Parasite preventatives are a big region of discussion in our cats and dogs, however many rabbit and guinea pig owners are unsure if their animals require regular worming and flea preventatives.

As a general rule, regular parasite products should not be required in these little critters. It is important to recognise that rabbits and guinea pigs are very different and cannot be treated the same!

We do occasionally see parasites in our bunnies, which are usually external parasites. Fur mites, ear mites and fleas are the most common bugs we see in our rabbits and are all very easily treated with Revolution (selamectin). Revolution is available from most vet clinics and pet stores, however the dose used in cats and dogs is not always applicable to our bunnies. It is always best to double check with your vet if you are not getting improvement, as there may be something other than parasites causing issues.

WHAT YOU HAVE TO DO: Please continue the text on parasite prevention in rabbits and guinea pigs from where it stops.

DATA EXTRACT:
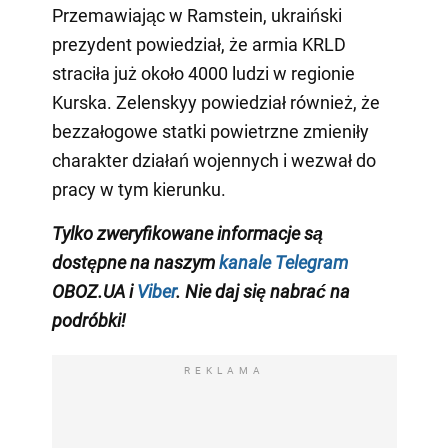
Przemawiając w Ramstein, ukraiński
prezydent powiedział, że armia KRLD
straciła już około 4000 ludzi w regionie
Kurska. Zelenskyy powiedział również, że
bezzałogowe statki powietrzne zmieniły
charakter działań wojennych i wezwał do
pracy w tym kierunku.
Tylko zweryfikowane informacje są
dostępne na naszym
kanale Telegram
OBOZ.UA i
Viber
. Nie daj się nabrać na
podróbki!
REKLAMA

EXERCISE RESULT:
Fur mites are also sometimes called ‘walking dandruff’ and can cause flaky white itchy skin in bunnies. They can be an indicator of underlying disease. Ear mites cause crusty woody material to proliferate down the ear canal, and this can cause secondary bacterial infections to occur. They are usually very irritating and itchy, and cause a lot of discomfort in our rabbits. Fleas are the same as what we see in dogs and cats. Rabbits whom live in households with dogs and cats are more likely to experience problems with fleas. They are dark, black bugs that leave black flea faeces throughout the coat.

In guinea pigs we can see ear mites, fur mites and less commonly fleas. Fur mites are by far the most problematic and can result in significant hair loss, itchy skin, secondary infections and even seizures occurring due to the marked irritation!

Treatment for guinea pigs is often best with injectable medications administered by your veterinarian.

As parasites are so uncommon in these little guys, we certainly recommend a check up if you are having issues!